My college years were the worst four years of education. It was a college, not a university. The only thing I still use in my life is the discourse the school encouraged. In that way, my school distinguished itself from UCLA. A lot of people I’ve met there are very smart, book smart, most with great, easy going personalities, but conversational and ideological synthesis does not follow from those other skill sets.

Every day there dulled my ability to have enthusiasm about anything. Because of the school’s location and the community of people there, I figured anything that happened within the community happened in a vacuum. In other words, making a name for myself there had no bearing on the outside world. There was no creative community, either.
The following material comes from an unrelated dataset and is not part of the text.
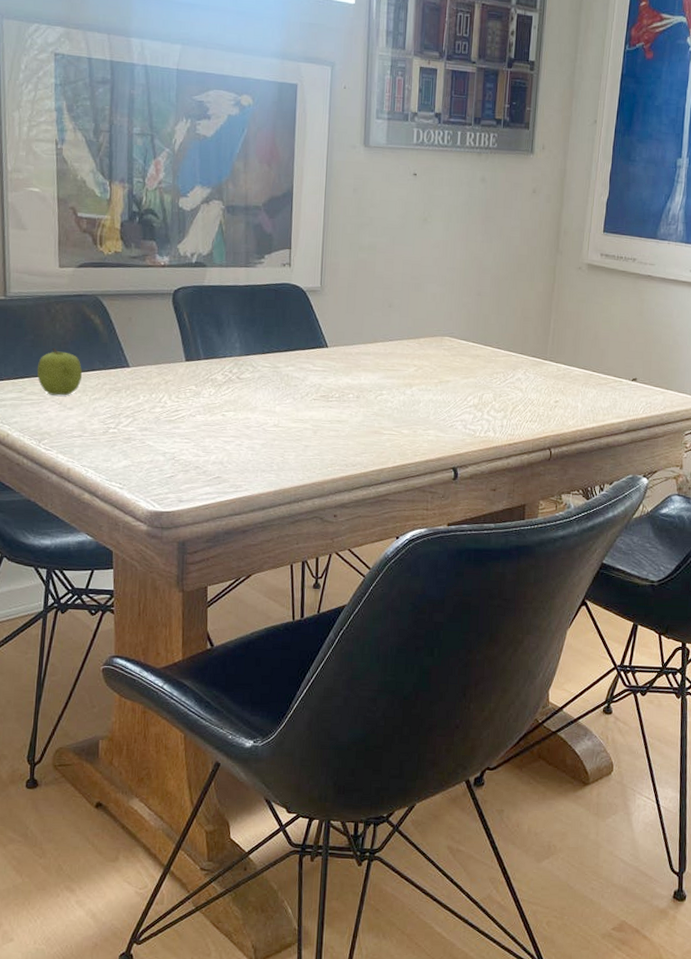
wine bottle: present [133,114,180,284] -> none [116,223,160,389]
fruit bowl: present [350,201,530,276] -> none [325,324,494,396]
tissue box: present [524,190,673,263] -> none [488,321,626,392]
And, most depressingly, from all this I realized that I was much more a #2 guy than a #1 guy.

So now I live in Los Angeles, pursuing my goal with an occasional doggedness, but more often a cold detachment. The cold detachment is a carry-over from my college days, and it has sufficiently crept into every aspect of my life, from the career to the personal. The winter time only makes the detachment greater. I blame it on the Seasonal Affective Disorder I’ve diagnosed myself with. That, or I’m just a whiner.

Because, when it all comes down to it, I’ve had it pretty good. For chrissakes, I’ve complained in this post about a four-year scholarship. I’m throw eight kinds of tantrum tonight and I don’t really know why other than that my life has not been as joyful as it once was and that I have trouble even making the best of all the great things I do have.

That inner critic undermines my successes by telling me they’re fleeting. What’s next, ass?

Inner Critic keeps the self-esteem low. It’s only a matter of time before you frak it up.

IC likes to keep the paranoia motor running. You’ll be found out soon enough.

I’d be scared if I could be, but, again with the cold detachment. Passionate rage seems easy to reach back and use, but it’s that passionate joy that I’ve found the most elusive for the past 7 years.

1 Comments:

At 12/09/2006 10:13 PM, Blogger R.M. said...

my inner critic is named "Bam McAction."